La nevera casi siempre estaba vacía, con la luz interior estropeada. El salón lucía como si acabara de celebrarse algún encuentro: ceniceros con colillas, vasos con restos de bebidas y huellas dactilares marcadas en todas las superficies, manchas de colores diversos, un blíster de pastillas por aquí, un bote de vaselina, monedas, billetes, desorden general de papeles, hebras de tabaco en el suelo y paquetes de Ducados y Fortuna ligeramente arrugados. Cuando me levantaba recorría el espacio con la mirada, distinguiendo los murmullos de los desconocidos que habían bebido y se habían drogado en el salón, como si las conversaciones que habían mantenido allí se hubiesen disgregado, temerosas de quedarse huérfanas, y buscaran un interlocutor.

Pensé en mi madre. En su mano que no sabía si acariciarme o pegarme cuando reparaba en mi presencia, mientras mi padre, empeñado en su neurótica actitud, se mostraba atento o se comportaba como un completo desconocido. Escuchaba sus respiraciones aun cuando era consciente de estar completamente solo en casa. Las respiraciones y los murmullos y el humo y el sudor y los olores se me habían quedado atrapados dentro de la cabeza. Se ama solo una vez, Bruno. Lo demás son variaciones en el vacío, simulaciones, simulacros, oía a mi padre, ¿o era a mi madre?, que seguía hablando, y siempre erramos, confundimos el amor incondicional con otra cosa, y nos da igual, chupamos y chupamos hasta secarnos, como si una forma de placer fuese borrarnos desde dentro, dejar de ser nosotros mismos, anulados por amor.

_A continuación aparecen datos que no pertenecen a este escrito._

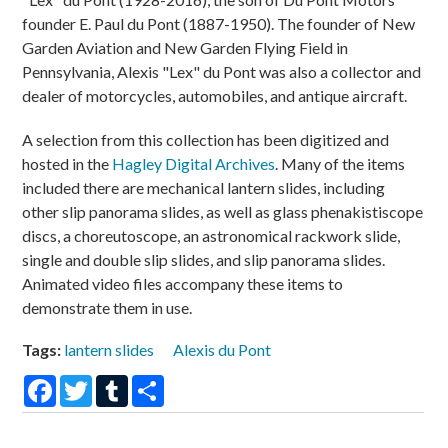
founder E. Paul du Pont (1887-1950). The founder of New
Garden Aviation and New Garden Flying Field in
Pennsylvania, Alexis "Lex" du Pont was also a collector and
dealer of motorcycles, automobiles, and antique aircraft.
A selection from this collection has been digitized and
hosted in the
Hagley Digital Archives
. Many of the items
included there are mechanical lantern slides, including
other slip panorama slides, as well as glass phenakistiscope
discs, a choreutoscope, an astronomical rackwork slide,
single and double slip slides, and slip panorama slides.
Animated video files accompany these items to
demonstrate them in use.
Tags:
lantern slides
Alexis du Pont
Facebook
Twitter
Tumblr
Share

Y no sé por qué. En realidad sí lo sabía, o al menos lo intuía. Más de una vez había fantaseado con la posibilidad de que mi padre hubiera sido Álvaro, el cocinero de Paperino, un tipo grande que cojeaba porque de chico se cayó de un caballo, y que cuando iba allí a comer pizza siempre me preguntaba por mi madre y me contaba cosas de ella que nadie más me había contado antes. Al hablarme en un tono confidencial, no podía dejar de fantasear cómo me habría ido en la vida si él hubiese sido mi padre. Un día me preguntó: ¿Sabes qué canción era la favorita de tu madre? Yo le dije que mi madre nunca escuchó música. El rostro se le ensombreció, apenas hacía unos días del entierro. Con su andar bamboleante Álvaro se acercó al equipo de música que estaba junto a la caja registradora, metió un casete y sonó «Under the Influence of Love» de Barry White. Durante unos segundos, Álvaro, el cocinero de Paperino, se quedó en silencio, como si deseara entrar en el ritmo de la canción y ponerse a bailar con el recuerdo que proyectaba en sus pensamientos. Esta era su canción, Bruno, me dijo Álvaro. Aunque sonó como si hubiera dicho nuestra. Se quedó callado unos segundos, tarareando la melodía, la misma que mi madre me había susurrado mientras me bañaba cuando yo estaba escayolado, y después agregó: Era una mujer dura y comprensiva, iba a comerse el mundo hasta que se la comieron a ella. Dejó que lo hicieran. Así de simple. Cuando la conocí con diez años no dejaba de sonreír. Luego fue como si le hubiesen extirpado la alegría.